Not to mention the skill of being able to "check work" usually flows from deep experience of "doing work."

> It's way faster to check if a Sudoku puzzle is correct than it is to solve the Sudoku puzzle.

Yeah, and which of those tasks do humans choose to do? I don't see many "100 Solved Sudoku Puzzles To Check" books in the bookstore.

1 comments

/Not to mention the skill of being able to "check work" usually flows from deep experience of "doing work."

Precisely, but you need far fewer of these people, which is why this is being so heavily pushed.

>> Not to mention the skill of being able to "check work" usually flows from deep experience of "doing work."

> Precisely, but you need far fewer of these people, which is why this is being so heavily pushed.

That sounds like extremely specious reasoning to me, probably due to working backward from technology to application in order to hype the former.

Firstly, is it's anyone experience that it's easier to understand an unreliable system that was barfed out of some unreliable process (doesn't have to be an LLM, could be a bad offshore team), than it is to try to build it right from the start? It's still garbage out. It's like abusing the QA process by saying quality is only their job, then carelessly pumping out crap work and expecting them to catch all the mistakes.

Secondly, where are these "fewer" skilled people supposed to come from?

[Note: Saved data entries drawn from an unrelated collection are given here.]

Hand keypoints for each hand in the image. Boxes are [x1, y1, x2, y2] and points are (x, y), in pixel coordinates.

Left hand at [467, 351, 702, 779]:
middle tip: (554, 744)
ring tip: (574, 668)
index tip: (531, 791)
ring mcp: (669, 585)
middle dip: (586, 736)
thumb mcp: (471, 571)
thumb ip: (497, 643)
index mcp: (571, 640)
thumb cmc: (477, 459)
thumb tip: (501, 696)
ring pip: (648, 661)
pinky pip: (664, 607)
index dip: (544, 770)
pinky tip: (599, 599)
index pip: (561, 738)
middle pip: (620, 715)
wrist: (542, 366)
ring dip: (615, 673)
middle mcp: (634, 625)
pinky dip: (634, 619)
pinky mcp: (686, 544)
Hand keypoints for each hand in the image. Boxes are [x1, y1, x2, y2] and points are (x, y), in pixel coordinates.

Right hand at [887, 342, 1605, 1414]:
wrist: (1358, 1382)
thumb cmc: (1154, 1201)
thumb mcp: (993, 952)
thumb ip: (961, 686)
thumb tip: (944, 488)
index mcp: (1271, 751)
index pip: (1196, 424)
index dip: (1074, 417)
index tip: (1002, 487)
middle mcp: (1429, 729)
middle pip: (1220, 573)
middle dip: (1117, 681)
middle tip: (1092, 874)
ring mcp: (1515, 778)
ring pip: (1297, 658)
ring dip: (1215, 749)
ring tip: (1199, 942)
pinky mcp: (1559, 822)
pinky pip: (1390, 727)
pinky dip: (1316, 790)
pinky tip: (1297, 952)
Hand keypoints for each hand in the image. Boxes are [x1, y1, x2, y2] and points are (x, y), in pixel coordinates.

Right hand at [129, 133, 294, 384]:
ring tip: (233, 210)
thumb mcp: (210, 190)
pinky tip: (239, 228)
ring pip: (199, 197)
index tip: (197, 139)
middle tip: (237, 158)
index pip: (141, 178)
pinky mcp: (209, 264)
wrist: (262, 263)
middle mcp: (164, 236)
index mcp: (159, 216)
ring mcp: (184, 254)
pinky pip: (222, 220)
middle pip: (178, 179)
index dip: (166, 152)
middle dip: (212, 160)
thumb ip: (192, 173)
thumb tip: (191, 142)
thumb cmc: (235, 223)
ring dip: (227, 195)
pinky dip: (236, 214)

The technology, if embraced this way, will have the effect of cutting off the the skils pipeline. That would work in the short/medium term, but in a generation when you start to see lots of retirements, you'll hit a skills dead end.

>The technology, if embraced this way, will have the effect of cutting off the the skils pipeline. That would work in the short/medium term, but in a generation when you start to see lots of retirements, you'll hit a skills dead end.

When have corporations ever cared about the next generation, let alone anything beyond the current quarter?